Data Classification and PII Redaction: Never Let Sensitive Data Hit Logs

Module 10 of 20 · Agentic AI Security Curriculum · May 2026

How to use this module

Use it as self-paced study or as instructor-led training. YAML, commands, and policy excerpts are illustrative; map them to your cloud, mesh, identity provider, and agent runtime—substitute your own names, namespaces, and tools while preserving the control intent.

Estimated time: ~30 minutes reading; add time for linked standards and team discussion.

Learning objectives

By the end of this module, you should be able to:

Distinguish data classification from redaction and logging policy.
Design redaction-before-write pipelines for SIEM and long-term retention.
Balance privacy obligations with forensic usefulness.

Prerequisites

Prior module: MCP Runtime Protection: Panguard, ATR Rules, and Agentic Threat Mitigation

Suggested discussion / lab: Pick one diagram in your environment (build, deploy, runtime) and mark where this module’s controls apply; note gaps versus the checklist in the body.

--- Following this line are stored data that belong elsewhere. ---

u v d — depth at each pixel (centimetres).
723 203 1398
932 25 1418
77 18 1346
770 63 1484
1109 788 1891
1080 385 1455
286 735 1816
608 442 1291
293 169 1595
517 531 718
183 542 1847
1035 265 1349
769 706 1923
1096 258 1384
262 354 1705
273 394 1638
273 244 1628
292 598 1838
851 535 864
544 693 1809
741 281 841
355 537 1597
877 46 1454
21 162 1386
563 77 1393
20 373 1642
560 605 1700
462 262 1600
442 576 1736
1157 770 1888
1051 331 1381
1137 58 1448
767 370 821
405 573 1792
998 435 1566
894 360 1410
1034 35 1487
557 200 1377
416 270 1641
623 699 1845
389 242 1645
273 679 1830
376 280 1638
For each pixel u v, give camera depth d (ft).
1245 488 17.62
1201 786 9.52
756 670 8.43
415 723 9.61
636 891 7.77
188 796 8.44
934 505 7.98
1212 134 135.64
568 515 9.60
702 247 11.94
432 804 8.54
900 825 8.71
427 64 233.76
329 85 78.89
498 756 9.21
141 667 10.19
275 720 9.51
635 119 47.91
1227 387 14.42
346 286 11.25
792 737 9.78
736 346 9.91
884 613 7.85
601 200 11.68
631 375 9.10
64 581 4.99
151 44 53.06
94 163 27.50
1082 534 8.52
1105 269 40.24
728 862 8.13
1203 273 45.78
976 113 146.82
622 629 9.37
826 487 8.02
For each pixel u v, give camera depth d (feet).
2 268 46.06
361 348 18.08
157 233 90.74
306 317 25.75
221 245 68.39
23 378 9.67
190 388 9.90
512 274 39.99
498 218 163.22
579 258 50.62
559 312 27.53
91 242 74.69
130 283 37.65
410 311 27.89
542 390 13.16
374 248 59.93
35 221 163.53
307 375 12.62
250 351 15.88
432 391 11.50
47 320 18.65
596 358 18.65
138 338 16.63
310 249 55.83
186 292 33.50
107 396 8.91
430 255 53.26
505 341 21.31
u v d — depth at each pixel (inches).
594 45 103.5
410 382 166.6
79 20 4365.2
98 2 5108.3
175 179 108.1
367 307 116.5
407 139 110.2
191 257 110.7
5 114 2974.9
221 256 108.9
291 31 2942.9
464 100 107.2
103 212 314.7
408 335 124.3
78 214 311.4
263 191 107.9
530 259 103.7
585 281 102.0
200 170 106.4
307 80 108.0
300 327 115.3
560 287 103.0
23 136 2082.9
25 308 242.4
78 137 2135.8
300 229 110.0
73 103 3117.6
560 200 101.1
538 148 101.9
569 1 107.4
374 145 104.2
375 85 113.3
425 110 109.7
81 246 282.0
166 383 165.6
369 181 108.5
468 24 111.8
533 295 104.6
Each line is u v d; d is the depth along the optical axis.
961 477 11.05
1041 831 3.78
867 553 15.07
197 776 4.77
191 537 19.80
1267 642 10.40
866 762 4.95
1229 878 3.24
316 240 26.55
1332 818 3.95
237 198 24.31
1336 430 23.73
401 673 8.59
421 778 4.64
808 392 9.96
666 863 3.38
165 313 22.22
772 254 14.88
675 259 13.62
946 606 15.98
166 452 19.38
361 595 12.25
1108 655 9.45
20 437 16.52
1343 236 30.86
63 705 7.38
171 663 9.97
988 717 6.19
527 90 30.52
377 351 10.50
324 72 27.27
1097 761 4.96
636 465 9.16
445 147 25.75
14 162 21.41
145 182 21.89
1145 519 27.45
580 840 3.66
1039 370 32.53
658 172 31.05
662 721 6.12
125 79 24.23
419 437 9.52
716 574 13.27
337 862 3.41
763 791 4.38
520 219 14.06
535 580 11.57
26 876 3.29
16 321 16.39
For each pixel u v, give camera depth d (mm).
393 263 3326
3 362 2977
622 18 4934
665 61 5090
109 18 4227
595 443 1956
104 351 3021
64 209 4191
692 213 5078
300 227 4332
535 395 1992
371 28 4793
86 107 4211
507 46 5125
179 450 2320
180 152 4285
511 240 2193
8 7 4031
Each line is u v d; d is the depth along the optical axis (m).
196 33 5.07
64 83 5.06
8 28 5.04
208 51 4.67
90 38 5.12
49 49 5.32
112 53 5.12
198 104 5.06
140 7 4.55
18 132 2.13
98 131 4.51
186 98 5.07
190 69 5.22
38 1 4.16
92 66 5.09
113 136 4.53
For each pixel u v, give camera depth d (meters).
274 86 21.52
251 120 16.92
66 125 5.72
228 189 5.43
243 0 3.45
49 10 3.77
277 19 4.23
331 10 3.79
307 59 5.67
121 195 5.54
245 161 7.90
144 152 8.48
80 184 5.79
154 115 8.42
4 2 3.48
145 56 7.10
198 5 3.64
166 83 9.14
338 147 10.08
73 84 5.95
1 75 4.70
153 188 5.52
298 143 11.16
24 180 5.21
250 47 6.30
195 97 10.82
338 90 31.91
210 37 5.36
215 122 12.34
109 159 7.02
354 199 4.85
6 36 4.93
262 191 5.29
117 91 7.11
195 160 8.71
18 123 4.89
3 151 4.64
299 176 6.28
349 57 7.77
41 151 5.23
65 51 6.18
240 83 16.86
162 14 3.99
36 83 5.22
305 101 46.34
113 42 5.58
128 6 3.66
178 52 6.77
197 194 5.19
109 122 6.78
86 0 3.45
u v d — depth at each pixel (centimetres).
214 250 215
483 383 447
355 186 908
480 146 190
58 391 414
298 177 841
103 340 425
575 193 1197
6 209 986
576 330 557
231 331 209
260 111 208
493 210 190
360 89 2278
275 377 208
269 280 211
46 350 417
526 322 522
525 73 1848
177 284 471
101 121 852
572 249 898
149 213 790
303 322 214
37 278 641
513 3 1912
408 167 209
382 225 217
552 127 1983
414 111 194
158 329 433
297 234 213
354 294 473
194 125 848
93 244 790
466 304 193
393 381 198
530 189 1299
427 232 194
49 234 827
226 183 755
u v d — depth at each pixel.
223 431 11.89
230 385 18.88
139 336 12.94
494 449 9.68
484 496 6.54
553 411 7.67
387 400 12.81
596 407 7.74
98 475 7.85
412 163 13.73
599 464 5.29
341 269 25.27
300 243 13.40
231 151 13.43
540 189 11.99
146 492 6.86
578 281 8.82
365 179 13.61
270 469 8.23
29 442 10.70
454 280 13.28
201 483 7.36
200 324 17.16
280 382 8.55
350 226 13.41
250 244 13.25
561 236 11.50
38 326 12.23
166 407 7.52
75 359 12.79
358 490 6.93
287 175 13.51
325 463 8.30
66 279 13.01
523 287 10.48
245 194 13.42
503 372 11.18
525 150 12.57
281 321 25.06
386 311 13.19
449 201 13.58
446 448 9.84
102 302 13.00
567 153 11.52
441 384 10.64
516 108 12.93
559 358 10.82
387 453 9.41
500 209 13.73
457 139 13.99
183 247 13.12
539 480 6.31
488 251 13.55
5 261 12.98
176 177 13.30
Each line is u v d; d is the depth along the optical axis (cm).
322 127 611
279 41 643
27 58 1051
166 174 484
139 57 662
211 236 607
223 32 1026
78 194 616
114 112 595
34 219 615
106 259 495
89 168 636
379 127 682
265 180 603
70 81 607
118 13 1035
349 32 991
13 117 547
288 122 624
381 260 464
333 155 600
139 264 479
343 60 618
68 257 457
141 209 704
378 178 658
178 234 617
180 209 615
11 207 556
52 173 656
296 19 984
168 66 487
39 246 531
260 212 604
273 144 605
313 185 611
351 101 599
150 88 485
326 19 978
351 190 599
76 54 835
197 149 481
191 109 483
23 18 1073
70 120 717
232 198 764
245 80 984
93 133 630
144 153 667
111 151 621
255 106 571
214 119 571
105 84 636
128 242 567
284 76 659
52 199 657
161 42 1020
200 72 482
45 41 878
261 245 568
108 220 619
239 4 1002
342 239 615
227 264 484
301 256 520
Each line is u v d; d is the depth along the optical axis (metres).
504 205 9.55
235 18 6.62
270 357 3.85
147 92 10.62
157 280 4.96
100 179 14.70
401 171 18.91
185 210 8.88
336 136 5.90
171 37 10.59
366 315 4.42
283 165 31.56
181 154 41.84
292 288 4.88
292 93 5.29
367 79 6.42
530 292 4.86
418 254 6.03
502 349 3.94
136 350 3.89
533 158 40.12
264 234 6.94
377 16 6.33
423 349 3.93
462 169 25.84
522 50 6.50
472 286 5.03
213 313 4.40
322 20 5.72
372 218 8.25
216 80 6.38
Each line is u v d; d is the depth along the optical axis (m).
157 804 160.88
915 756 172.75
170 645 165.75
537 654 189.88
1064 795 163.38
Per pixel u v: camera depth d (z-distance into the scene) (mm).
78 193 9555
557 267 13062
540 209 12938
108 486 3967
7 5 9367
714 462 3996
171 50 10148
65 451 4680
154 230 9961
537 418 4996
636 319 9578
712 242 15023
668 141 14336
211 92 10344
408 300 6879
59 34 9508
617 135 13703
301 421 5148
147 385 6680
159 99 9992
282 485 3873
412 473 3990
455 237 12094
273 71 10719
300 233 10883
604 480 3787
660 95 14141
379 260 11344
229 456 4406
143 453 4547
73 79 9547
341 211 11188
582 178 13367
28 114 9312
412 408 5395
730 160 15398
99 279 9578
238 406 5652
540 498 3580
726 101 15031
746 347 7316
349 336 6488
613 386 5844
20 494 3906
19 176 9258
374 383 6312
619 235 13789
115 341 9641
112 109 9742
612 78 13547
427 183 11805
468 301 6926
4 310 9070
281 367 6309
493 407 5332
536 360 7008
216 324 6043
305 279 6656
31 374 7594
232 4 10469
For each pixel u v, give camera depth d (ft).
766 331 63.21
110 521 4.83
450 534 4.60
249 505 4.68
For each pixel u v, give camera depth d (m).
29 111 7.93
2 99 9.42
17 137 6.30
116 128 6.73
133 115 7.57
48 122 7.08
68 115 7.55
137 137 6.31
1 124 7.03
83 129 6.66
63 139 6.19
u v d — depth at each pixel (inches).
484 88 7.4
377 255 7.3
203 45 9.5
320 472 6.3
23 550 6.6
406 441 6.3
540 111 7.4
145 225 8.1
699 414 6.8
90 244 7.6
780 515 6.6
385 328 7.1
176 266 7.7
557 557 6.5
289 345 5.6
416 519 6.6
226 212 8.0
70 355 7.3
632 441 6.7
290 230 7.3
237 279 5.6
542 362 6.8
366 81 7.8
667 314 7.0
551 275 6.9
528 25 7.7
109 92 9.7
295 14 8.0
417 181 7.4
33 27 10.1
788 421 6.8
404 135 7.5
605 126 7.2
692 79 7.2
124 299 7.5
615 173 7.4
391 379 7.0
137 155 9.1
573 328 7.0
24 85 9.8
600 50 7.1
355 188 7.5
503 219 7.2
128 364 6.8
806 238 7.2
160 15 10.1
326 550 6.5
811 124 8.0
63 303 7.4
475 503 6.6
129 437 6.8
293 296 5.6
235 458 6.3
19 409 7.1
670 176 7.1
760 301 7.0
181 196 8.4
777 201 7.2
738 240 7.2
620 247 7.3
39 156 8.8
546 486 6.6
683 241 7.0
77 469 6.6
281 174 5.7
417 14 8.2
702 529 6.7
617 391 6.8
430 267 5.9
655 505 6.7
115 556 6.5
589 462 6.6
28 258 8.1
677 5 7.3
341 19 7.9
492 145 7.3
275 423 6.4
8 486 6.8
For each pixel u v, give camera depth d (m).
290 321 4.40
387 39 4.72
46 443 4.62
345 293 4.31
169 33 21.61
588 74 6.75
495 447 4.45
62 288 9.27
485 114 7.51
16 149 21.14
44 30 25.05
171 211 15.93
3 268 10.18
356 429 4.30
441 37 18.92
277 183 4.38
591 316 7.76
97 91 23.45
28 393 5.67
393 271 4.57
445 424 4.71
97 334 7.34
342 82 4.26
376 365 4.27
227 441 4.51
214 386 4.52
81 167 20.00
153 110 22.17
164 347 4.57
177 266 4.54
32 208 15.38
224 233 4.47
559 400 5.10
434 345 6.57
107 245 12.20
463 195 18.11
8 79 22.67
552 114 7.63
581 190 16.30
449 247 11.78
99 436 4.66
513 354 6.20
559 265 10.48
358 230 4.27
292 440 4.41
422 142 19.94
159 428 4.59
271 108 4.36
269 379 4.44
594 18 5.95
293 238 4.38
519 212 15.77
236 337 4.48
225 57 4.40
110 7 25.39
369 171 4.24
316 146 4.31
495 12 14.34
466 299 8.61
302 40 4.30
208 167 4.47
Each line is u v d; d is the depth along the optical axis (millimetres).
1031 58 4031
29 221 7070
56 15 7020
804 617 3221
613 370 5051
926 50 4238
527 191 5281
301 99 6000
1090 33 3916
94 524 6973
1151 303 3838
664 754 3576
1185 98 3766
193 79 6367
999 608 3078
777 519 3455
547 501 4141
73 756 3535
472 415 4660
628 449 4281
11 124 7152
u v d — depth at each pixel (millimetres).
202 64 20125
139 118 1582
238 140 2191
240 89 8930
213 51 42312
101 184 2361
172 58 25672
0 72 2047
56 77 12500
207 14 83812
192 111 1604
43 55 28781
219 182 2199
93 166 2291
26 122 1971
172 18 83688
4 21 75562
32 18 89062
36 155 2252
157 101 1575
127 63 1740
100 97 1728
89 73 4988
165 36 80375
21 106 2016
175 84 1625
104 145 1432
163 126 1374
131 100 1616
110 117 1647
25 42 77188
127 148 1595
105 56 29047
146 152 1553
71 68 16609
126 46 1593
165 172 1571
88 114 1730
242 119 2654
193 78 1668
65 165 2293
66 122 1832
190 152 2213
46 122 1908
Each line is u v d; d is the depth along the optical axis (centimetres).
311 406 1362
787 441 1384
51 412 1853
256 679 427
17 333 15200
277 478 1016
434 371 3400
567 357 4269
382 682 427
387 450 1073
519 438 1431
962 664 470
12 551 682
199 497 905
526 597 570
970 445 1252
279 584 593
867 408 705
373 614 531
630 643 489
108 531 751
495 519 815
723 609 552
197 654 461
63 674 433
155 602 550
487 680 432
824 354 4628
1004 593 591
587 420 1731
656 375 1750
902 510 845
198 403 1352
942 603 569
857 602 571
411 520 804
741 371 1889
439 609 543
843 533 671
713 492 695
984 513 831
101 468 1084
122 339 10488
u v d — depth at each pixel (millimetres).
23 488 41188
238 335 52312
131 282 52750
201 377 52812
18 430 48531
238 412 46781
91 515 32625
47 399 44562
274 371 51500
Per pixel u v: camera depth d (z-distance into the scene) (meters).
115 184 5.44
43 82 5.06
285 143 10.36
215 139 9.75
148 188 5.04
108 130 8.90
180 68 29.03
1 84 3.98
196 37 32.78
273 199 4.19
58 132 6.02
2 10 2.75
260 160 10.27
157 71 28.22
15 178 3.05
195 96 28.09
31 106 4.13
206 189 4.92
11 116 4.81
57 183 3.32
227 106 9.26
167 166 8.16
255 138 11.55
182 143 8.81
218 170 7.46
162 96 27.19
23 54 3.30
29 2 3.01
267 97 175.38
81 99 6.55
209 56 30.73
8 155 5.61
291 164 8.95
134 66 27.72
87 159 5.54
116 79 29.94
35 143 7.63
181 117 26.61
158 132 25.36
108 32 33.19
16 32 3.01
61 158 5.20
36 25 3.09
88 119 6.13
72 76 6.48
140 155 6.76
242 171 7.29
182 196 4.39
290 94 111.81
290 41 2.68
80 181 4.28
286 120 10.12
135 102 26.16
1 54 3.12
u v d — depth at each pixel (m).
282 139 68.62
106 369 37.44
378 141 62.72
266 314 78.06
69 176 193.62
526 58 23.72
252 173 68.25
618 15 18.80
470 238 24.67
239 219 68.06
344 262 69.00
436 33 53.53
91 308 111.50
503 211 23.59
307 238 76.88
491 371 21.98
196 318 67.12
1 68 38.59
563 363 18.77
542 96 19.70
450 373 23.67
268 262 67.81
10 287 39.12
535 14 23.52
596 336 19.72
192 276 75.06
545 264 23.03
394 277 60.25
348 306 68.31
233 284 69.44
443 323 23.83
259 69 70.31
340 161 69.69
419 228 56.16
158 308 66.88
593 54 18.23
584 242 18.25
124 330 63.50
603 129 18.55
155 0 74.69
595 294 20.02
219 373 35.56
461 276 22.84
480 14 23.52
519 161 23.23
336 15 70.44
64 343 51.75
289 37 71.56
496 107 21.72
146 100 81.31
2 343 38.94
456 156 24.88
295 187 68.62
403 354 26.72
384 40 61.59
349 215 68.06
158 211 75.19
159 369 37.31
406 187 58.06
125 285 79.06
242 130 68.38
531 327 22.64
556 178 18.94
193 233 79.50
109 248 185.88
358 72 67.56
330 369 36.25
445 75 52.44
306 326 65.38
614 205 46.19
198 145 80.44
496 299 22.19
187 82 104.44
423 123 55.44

Even with strong runtime protection and sandboxing (Modules 8–9), sensitive data inevitably flows through agent sessions, documents, and tool calls. This module explains how to prevent PII, financial data, and other sensitive information from ever reaching persistent log stores.

Classification vs Redaction

Data classification and redaction are distinct but complementary controls:Classification tells you what data is sensitive and how it should be handled. Redaction ensures sensitive data is removed or masked before it is written to any queryable or long-term storage.

Both are required. Classification without redaction leaves raw PII in logs. Redaction without classification leaves you unable to reason about your data holdings.Organizations should maintain a formal data classification policy with tiers (Public, Internal, Confidential, Restricted) that maps to redaction rules.

Presidio in the Fluent Bit Pipeline

Reference stacks often run Microsoft Presidio as a pipeline stage in Fluent Bit — not as per-pod sidecars.

Why pipeline-level redaction?

One consistent redaction engine for all log sources. Fewer failure modes and surfaces to maintain. Redaction happens before logs reach Loki.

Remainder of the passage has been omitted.